What is needed
Output every line of text in the records below as a JSON list of strings, one string per line, leaving out blank lines.
*** Input data Section Begins ***
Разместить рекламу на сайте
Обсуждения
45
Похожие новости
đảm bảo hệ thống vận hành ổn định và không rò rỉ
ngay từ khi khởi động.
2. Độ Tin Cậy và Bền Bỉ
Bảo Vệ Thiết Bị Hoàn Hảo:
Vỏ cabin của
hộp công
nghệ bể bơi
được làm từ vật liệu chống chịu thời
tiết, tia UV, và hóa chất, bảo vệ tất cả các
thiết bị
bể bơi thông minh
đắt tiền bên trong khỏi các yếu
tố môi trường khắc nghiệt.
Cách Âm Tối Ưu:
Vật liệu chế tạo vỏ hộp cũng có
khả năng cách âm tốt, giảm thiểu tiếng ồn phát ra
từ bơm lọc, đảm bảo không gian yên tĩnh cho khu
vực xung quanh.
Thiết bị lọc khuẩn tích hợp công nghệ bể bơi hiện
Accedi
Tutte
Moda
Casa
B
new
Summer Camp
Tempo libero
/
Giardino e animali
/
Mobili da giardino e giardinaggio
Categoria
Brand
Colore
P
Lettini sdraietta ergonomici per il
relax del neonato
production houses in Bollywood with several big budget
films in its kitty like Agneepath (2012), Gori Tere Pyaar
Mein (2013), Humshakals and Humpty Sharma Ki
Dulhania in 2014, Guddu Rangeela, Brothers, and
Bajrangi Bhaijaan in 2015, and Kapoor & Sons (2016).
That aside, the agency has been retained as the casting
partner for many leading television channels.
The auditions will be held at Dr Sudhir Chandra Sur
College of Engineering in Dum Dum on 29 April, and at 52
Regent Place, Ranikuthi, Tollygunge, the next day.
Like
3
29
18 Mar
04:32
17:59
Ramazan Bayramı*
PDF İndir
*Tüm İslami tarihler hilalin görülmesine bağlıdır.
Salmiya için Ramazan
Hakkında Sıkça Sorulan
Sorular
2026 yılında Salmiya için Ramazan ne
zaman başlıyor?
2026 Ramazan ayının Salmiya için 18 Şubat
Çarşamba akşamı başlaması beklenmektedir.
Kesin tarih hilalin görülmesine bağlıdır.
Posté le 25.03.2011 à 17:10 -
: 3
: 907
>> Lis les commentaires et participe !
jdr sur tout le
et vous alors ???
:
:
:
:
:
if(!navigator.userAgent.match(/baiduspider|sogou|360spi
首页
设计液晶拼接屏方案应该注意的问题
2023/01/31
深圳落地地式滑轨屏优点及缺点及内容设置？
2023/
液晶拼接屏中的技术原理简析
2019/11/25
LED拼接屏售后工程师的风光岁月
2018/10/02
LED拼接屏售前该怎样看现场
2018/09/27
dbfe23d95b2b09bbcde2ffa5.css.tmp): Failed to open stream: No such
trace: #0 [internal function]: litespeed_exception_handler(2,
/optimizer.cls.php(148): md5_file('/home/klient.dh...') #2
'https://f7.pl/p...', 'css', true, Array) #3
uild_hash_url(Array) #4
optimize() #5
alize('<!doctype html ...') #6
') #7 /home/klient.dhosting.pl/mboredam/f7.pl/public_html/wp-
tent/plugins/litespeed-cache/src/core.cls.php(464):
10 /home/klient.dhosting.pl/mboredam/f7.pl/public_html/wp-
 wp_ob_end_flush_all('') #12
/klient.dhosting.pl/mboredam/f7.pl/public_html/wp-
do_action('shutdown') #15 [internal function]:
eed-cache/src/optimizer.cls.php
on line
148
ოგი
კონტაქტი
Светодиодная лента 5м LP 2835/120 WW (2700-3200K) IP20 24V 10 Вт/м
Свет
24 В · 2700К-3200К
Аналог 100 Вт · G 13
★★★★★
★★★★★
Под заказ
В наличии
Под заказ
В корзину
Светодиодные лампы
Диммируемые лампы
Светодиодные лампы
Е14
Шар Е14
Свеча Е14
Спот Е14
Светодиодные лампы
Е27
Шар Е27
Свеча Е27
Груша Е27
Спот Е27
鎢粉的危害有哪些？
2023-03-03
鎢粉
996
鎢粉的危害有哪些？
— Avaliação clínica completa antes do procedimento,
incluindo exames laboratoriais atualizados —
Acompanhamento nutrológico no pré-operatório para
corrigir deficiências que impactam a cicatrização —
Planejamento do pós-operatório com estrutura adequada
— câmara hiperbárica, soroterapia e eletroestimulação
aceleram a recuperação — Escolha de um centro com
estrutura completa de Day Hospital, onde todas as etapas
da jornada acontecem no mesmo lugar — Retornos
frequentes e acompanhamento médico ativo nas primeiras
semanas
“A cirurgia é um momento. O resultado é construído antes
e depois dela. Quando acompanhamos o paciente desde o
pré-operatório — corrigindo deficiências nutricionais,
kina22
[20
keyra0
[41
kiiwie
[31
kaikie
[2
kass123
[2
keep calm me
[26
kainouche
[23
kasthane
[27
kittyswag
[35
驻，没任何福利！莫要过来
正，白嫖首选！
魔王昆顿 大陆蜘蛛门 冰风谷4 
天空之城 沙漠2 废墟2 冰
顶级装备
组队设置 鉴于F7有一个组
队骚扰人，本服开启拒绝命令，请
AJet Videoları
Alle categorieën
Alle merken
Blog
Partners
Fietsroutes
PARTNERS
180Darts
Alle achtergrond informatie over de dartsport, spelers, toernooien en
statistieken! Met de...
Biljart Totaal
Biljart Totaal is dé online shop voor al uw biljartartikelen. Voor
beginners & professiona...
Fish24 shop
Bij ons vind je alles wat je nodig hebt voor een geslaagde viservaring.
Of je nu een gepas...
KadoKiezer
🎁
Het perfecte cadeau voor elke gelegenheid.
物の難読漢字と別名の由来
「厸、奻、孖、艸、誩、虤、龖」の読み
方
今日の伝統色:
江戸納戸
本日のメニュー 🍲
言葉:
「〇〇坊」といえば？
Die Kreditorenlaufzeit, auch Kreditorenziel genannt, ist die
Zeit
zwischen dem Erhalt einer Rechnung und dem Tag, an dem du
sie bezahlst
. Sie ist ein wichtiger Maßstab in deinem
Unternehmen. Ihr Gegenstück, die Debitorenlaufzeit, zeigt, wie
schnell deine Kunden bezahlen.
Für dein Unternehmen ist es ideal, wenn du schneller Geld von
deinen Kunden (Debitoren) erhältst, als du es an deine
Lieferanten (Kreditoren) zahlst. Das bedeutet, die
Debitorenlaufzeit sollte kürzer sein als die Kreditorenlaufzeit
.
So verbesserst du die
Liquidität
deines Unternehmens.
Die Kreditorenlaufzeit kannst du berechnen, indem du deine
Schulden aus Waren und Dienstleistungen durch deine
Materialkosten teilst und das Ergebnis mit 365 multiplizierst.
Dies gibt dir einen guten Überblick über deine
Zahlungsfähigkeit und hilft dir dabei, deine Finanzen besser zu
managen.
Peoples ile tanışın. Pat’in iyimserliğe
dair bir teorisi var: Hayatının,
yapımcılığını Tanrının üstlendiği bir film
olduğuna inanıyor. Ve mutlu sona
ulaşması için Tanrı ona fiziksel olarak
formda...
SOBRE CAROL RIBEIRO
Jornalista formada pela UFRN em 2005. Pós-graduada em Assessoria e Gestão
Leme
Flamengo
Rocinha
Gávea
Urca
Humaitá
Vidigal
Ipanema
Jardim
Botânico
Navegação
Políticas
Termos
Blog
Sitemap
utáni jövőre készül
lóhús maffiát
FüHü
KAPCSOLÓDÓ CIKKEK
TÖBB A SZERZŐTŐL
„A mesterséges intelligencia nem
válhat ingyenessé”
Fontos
*** Input data Section Ends ***
Solution for this task
[
  "Разместить рекламу на сайте",
  "Обсуждения",
  "45",
  "Похожие новости",
  "đảm bảo hệ thống vận hành ổn định và không rò rỉ",
  "ngay từ khi khởi động.",
  "2. Độ Tin Cậy và Bền Bỉ",
  "Bảo Vệ Thiết Bị Hoàn Hảo:",
  "Vỏ cabin của",
  "hộp công",
  "nghệ bể bơi",
  "được làm từ vật liệu chống chịu thời",
  "tiết, tia UV, và hóa chất, bảo vệ tất cả các",
  "thiết bị",
  "bể bơi thông minh",
  "đắt tiền bên trong khỏi các yếu",
  "tố môi trường khắc nghiệt.",
  "Cách Âm Tối Ưu:",
  "Vật liệu chế tạo vỏ hộp cũng có",
  "khả năng cách âm tốt, giảm thiểu tiếng ồn phát ra",
  "từ bơm lọc, đảm bảo không gian yên tĩnh cho khu",
  "vực xung quanh.",
  "Thiết bị lọc khuẩn tích hợp công nghệ bể bơi hiện",
  "Accedi",
  "Tutte",
  "Moda",
  "Casa",
  "B",
  "new",
  "Summer Camp",
  "Tempo libero",
  "/",
  "Giardino e animali",
  "/",
  "Mobili da giardino e giardinaggio",
  "Categoria",
  "Brand",
  "Colore",
  "P",
  "Lettini sdraietta ergonomici per il",
  "relax del neonato",
  "production houses in Bollywood with several big budget",
  "films in its kitty like Agneepath (2012), Gori Tere Pyaar",
  "Mein (2013), Humshakals and Humpty Sharma Ki",
  "Dulhania in 2014, Guddu Rangeela, Brothers, and",
  "Bajrangi Bhaijaan in 2015, and Kapoor & Sons (2016).",
  "That aside, the agency has been retained as the casting",
  "partner for many leading television channels.",
  "The auditions will be held at Dr Sudhir Chandra Sur",
  "College of Engineering in Dum Dum on 29 April, and at 52",
  "Regent Place, Ranikuthi, Tollygunge, the next day.",
  "Like",
  "3",
  "29",
  "18 Mar",
  "04:32",
  "17:59",
  "Ramazan Bayramı*",
  "PDF İndir",
  "*Tüm İslami tarihler hilalin görülmesine bağlıdır.",
  "Salmiya için Ramazan",
  "Hakkında Sıkça Sorulan",
  "Sorular",
  "2026 yılında Salmiya için Ramazan ne",
  "zaman başlıyor?",
  "2026 Ramazan ayının Salmiya için 18 Şubat",
  "Çarşamba akşamı başlaması beklenmektedir.",
  "Kesin tarih hilalin görülmesine bağlıdır.",
  "Posté le 25.03.2011 à 17:10 -",
  ": 3",
  ": 907",
  ">> Lis les commentaires et participe !",
  "jdr sur tout le",
  "et vous alors ???",
  ":",
  ":",
  ":",
  ":",
  ":",
  "if(!navigator.userAgent.match(/baiduspider|sogou|360spi",
  "首页",
  "设计液晶拼接屏方案应该注意的问题",
  "2023/01/31",
  "深圳落地地式滑轨屏优点及缺点及内容设置？",
  "2023/",
  "液晶拼接屏中的技术原理简析",
  "2019/11/25",
  "LED拼接屏售后工程师的风光岁月",
  "2018/10/02",
  "LED拼接屏售前该怎样看现场",
  "2018/09/27",
  "dbfe23d95b2b09bbcde2ffa5.css.tmp): Failed to open stream: No such",
  "trace: #0 [internal function]: litespeed_exception_handler(2,",
  "/optimizer.cls.php(148): md5_file('/home/klient.dh...') #2",
  "'https://f7.pl/p...', 'css', true, Array) #3",
  "uild_hash_url(Array) #4",
  "optimize() #5",
  "alize('<!doctype html ...') #6",
  "') #7 /home/klient.dhosting.pl/mboredam/f7.pl/public_html/wp-",
  "tent/plugins/litespeed-cache/src/core.cls.php(464):",
  "10 /home/klient.dhosting.pl/mboredam/f7.pl/public_html/wp-",
  " wp_ob_end_flush_all('') #12",
  "/klient.dhosting.pl/mboredam/f7.pl/public_html/wp-",
  "do_action('shutdown') #15 [internal function]:",
  "eed-cache/src/optimizer.cls.php",
  "on line",
  "148",
  "ოგი",
  "კონტაქტი",
  "Светодиодная лента 5м LP 2835/120 WW (2700-3200K) IP20 24V 10 Вт/м",
  "Свет",
  "24 В · 2700К-3200К",
  "Аналог 100 Вт · G 13",
  "★★★★★",
  "★★★★★",
  "Под заказ",
  "В наличии",
  "Под заказ",
  "В корзину",
  "Светодиодные лампы",
  "Диммируемые лампы",
  "Светодиодные лампы",
  "Е14",
  "Шар Е14",
  "Свеча Е14",
  "Спот Е14",
  "Светодиодные лампы",
  "Е27",
  "Шар Е27",
  "Свеча Е27",
  "Груша Е27",
  "Спот Е27",
  "鎢粉的危害有哪些？",
  "2023-03-03",
  "鎢粉",
  "996",
  "鎢粉的危害有哪些？",
  "— Avaliação clínica completa antes do procedimento,",
  "incluindo exames laboratoriais atualizados —",
  "Acompanhamento nutrológico no pré-operatório para",
  "corrigir deficiências que impactam a cicatrização —",
  "Planejamento do pós-operatório com estrutura adequada",
  "— câmara hiperbárica, soroterapia e eletroestimulação",
  "aceleram a recuperação — Escolha de um centro com",
  "estrutura completa de Day Hospital, onde todas as etapas",
  "da jornada acontecem no mesmo lugar — Retornos",
  "frequentes e acompanhamento médico ativo nas primeiras",
  "semanas",
  "“A cirurgia é um momento. O resultado é construído antes",
  "e depois dela. Quando acompanhamos o paciente desde o",
  "pré-operatório — corrigindo deficiências nutricionais,",
  "kina22",
  "[20",
  "keyra0",
  "[41",
  "kiiwie",
  "[31",
  "kaikie",
  "[2",
  "kass123",
  "[2",
  "keep calm me",
  "[26",
  "kainouche",
  "[23",
  "kasthane",
  "[27",
  "kittyswag",
  "[35",
  "驻，没任何福利！莫要过来",
  "正，白嫖首选！",
  "魔王昆顿 大陆蜘蛛门 冰风谷4 ",
  "天空之城 沙漠2 废墟2 冰",
  "顶级装备",
  "组队设置 鉴于F7有一个组",
  "队骚扰人，本服开启拒绝命令，请",
  "AJet Videoları",
  "Alle categorieën",
  "Alle merken",
  "Blog",
  "Partners",
  "Fietsroutes",
  "PARTNERS",
  "180Darts",
  "Alle achtergrond informatie over de dartsport, spelers, toernooien en",
  "statistieken! Met de...",
  "Biljart Totaal",
  "Biljart Totaal is dé online shop voor al uw biljartartikelen. Voor",
  "beginners & professiona...",
  "Fish24 shop",
  "Bij ons vind je alles wat je nodig hebt voor een geslaagde viservaring.",
  "Of je nu een gepas...",
  "KadoKiezer",
  "🎁",
  "Het perfecte cadeau voor elke gelegenheid.",
  "物の難読漢字と別名の由来",
  "「厸、奻、孖、艸、誩、虤、龖」の読み",
  "方",
  "今日の伝統色:",
  "江戸納戸",
  "本日のメニュー 🍲",
  "言葉:",
  "「〇〇坊」といえば？",
  "Die Kreditorenlaufzeit, auch Kreditorenziel genannt, ist die",
  "Zeit",
  "zwischen dem Erhalt einer Rechnung und dem Tag, an dem du",
  "sie bezahlst",
  ". Sie ist ein wichtiger Maßstab in deinem",
  "Unternehmen. Ihr Gegenstück, die Debitorenlaufzeit, zeigt, wie",
  "schnell deine Kunden bezahlen.",
  "Für dein Unternehmen ist es ideal, wenn du schneller Geld von",
  "deinen Kunden (Debitoren) erhältst, als du es an deine",
  "Lieferanten (Kreditoren) zahlst. Das bedeutet, die",
  "Debitorenlaufzeit sollte kürzer sein als die Kreditorenlaufzeit",
  ".",
  "So verbesserst du die",
  "Liquidität",
  "deines Unternehmens.",
  "Die Kreditorenlaufzeit kannst du berechnen, indem du deine",
  "Schulden aus Waren und Dienstleistungen durch deine",
  "Materialkosten teilst und das Ergebnis mit 365 multiplizierst.",
  "Dies gibt dir einen guten Überblick über deine",
  "Zahlungsfähigkeit und hilft dir dabei, deine Finanzen besser zu",
  "managen.",
  "Peoples ile tanışın. Pat’in iyimserliğe",
  "dair bir teorisi var: Hayatının,",
  "yapımcılığını Tanrının üstlendiği bir film",
  "olduğuna inanıyor. Ve mutlu sona",
  "ulaşması için Tanrı ona fiziksel olarak",
  "formda...",
  "SOBRE CAROL RIBEIRO",
  "Jornalista formada pela UFRN em 2005. Pós-graduada em Assessoria e Gestão",
  "Leme",
  "Flamengo",
  "Rocinha",
  "Gávea",
  "Urca",
  "Humaitá",
  "Vidigal",
  "Ipanema",
  "Jardim",
  "Botânico",
  "Navegação",
  "Políticas",
  "Termos",
  "Blog",
  "Sitemap",
  "utáni jövőre készül",
  "lóhús maffiát",
  "FüHü",
  "KAPCSOLÓDÓ CIKKEK",
  "TÖBB A SZERZŐTŐL",
  "„A mesterséges intelligencia nem",
  "válhat ingyenessé”",
  "Fontos"
]